▶ **TEXT PROVIDED**
· · · ·
5.3 Performance comparison
We compare the ACC, PRC and AUC of our selected best ensembles against the PCs with the aid of a paired ranked Wilcoxon statistical test [49]. This test is the analogue of the Student t-test for data showing non-Gaussian shapes. The test will assert whether the difference of a given metric between two classifiers is statistically significant. The Wilcoxon test performs a hypothesis test where the null hypothesis, H0, refers to the case when the classifiers metrics are equal. Namely, we reject H0 setting by α = 0.05, that is, we claim that the AUC, ACC and PRC of two classifiers are not equal if the p-value < 0.05.
5.3.1 Comparison with popular classifiers
The PCs we considered and their parameters are summarized in Appendix B. Tables 3, 4 and 5 show the Wilcoxon statistical tests for the wine sample (the tables corresponding to this exercise were produced as well for the data samples in Table 2 but not shown here). In these tables, the mean value μ and the standard deviation σ of the k × Ncv metrics calculated for our ensembles and the PCs are shown and compared. Here, a cross mark (✗) indicates that we have failed to reject the null hypothesis H0. Conversely, the check mark (✓) indicates that it is possible to reject H0 with the established confidence level. In this way, the blue check mark represents the case when the difference of the mean value of the metrics between one of our proposed classifier and a PC is positive. The red check mark indicates that this difference is negative. Concisely, the (✗) mark states that our selected ensemble and the PC are not different, the blue (✓) mark states that our selected ensemble outperforms the PC, and the red (✓) mark states that the PC outperforms our selected ensemble.
5.3.2 Summary tables
Tables 6–8 condense the Wilcoxon statistical tests. In these tables, we summarize the results of Tables 3–4 and the ones corresponding to the rest of the samples of Table 2. Tables 6–8 contain the number of times we are able to reject H0 when comparing our selected ensembles E1, E2, E3, E4 (see Section 5.2) against all the considered PCs. Specifically, \(N_{rej}^{+}\) is the number of times we rejected H0, when the differences of the mean values of the performance metrics between one of our selected ensembles and the PCs, are positive. Similarly, \(N_{rej}^{-}\) represents the number of times when these differences are negative. Therefore, each count in \(N_{rej}^{+}\) implies that our selected ensemble performs better with respect to a given PC. On the other hand, each count in \(N_{rej}^{-}\) implies that our selected ensemble performs worse than a given PC. Hence, when \(N_{rej}^{+}\!\geq \!N_{rej}^{-}\), we could state that our selected ensemble is exhibiting a competitive or better performance compared with the considered PCs. Tables 6–7 correspond to classifiers metrics, ACC, AUC and PRC, respectively. The bottom row in these tables adds up the values of each data sample.
· · · ·
▶ **TRY IT**
Quote the performance comparison text word for word, starting with "5.3 Performance comparison" and going on through "p-value < 0.05.".

▶ **MATERIAL PROVIDED**
· · · ·
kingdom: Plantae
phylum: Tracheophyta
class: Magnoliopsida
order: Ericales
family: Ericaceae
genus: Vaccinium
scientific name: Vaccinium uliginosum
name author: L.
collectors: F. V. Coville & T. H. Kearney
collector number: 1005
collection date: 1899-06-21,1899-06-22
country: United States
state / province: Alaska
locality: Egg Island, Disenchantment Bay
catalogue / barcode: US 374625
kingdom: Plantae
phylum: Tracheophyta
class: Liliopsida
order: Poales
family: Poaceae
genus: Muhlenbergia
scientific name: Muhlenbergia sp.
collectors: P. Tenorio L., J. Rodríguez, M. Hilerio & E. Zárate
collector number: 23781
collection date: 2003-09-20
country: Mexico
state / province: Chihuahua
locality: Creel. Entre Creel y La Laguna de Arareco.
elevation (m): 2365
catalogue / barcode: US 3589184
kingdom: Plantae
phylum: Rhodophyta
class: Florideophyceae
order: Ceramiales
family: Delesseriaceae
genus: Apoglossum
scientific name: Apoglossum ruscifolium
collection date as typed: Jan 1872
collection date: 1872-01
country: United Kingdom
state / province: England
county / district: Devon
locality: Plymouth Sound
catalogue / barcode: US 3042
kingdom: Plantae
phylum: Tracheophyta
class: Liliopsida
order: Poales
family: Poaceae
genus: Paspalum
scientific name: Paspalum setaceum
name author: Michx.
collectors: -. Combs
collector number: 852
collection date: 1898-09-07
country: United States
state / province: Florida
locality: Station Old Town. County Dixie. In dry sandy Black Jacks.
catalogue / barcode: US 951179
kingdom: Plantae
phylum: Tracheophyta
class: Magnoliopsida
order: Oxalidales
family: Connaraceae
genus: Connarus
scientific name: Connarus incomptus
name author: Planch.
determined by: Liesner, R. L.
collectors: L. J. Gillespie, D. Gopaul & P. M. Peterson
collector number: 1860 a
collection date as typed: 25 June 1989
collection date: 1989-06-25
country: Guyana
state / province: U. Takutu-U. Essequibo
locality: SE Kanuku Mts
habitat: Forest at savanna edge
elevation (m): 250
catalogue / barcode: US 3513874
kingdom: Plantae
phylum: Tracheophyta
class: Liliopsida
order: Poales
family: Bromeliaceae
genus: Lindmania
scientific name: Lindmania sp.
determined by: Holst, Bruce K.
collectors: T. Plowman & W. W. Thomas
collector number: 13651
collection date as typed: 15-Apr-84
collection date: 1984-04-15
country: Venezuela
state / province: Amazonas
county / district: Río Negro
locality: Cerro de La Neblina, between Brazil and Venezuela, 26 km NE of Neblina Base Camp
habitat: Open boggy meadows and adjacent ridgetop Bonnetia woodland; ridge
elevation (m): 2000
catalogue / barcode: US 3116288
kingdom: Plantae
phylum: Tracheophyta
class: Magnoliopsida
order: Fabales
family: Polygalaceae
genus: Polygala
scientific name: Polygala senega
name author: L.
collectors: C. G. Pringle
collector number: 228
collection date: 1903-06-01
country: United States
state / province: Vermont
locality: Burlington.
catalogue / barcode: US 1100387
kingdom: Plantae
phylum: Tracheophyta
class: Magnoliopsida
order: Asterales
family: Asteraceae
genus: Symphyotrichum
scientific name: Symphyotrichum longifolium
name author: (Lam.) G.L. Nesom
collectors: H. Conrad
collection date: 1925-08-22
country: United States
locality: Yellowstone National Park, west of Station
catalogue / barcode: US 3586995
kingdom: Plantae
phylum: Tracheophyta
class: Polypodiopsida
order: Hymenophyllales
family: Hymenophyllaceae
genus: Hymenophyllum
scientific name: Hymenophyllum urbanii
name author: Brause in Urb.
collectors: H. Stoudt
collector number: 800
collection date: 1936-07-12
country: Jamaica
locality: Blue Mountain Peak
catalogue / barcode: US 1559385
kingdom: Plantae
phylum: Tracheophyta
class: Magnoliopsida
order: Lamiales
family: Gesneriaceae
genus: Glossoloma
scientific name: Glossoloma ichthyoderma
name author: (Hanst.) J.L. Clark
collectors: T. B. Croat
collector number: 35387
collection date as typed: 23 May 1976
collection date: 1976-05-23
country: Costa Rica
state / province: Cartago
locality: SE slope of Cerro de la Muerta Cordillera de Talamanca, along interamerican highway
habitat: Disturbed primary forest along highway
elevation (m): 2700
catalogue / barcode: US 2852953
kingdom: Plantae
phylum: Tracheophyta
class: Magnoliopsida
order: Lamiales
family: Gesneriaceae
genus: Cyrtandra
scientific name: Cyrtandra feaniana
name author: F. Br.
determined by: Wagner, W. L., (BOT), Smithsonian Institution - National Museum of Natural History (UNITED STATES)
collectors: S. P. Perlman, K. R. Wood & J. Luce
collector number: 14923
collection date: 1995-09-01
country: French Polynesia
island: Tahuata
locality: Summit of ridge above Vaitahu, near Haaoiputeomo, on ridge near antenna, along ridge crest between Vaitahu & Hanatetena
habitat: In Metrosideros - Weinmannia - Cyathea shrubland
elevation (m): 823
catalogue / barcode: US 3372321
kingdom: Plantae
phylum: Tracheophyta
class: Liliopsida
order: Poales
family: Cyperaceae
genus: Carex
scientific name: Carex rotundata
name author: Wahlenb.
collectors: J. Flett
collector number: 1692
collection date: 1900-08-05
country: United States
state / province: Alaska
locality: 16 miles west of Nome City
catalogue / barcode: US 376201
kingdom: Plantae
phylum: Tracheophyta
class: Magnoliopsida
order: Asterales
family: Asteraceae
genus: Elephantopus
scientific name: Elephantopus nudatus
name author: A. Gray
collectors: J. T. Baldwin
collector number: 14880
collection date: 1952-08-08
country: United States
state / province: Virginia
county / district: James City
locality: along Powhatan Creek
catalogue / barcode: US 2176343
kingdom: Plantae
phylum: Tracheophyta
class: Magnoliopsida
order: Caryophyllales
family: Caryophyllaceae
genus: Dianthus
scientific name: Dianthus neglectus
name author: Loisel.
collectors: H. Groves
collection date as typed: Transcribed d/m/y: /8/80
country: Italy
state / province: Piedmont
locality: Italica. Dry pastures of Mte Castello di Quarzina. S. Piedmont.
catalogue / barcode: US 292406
· · · ·
▶ **WRITTEN RESPONSE**
5.3 Performance comparison
We compare the ACC, PRC and AUC of our selected best ensembles against the PCs with the aid of a paired ranked Wilcoxon statistical test [49]. This test is the analogue of the Student t-test for data showing non-Gaussian shapes. The test will assert whether the difference of a given metric between two classifiers is statistically significant. The Wilcoxon test performs a hypothesis test where the null hypothesis, H0, refers to the case when the classifiers metrics are equal. Namely, we reject H0 setting by α = 0.05, that is, we claim that the AUC, ACC and PRC of two classifiers are not equal if the p-value < 0.05.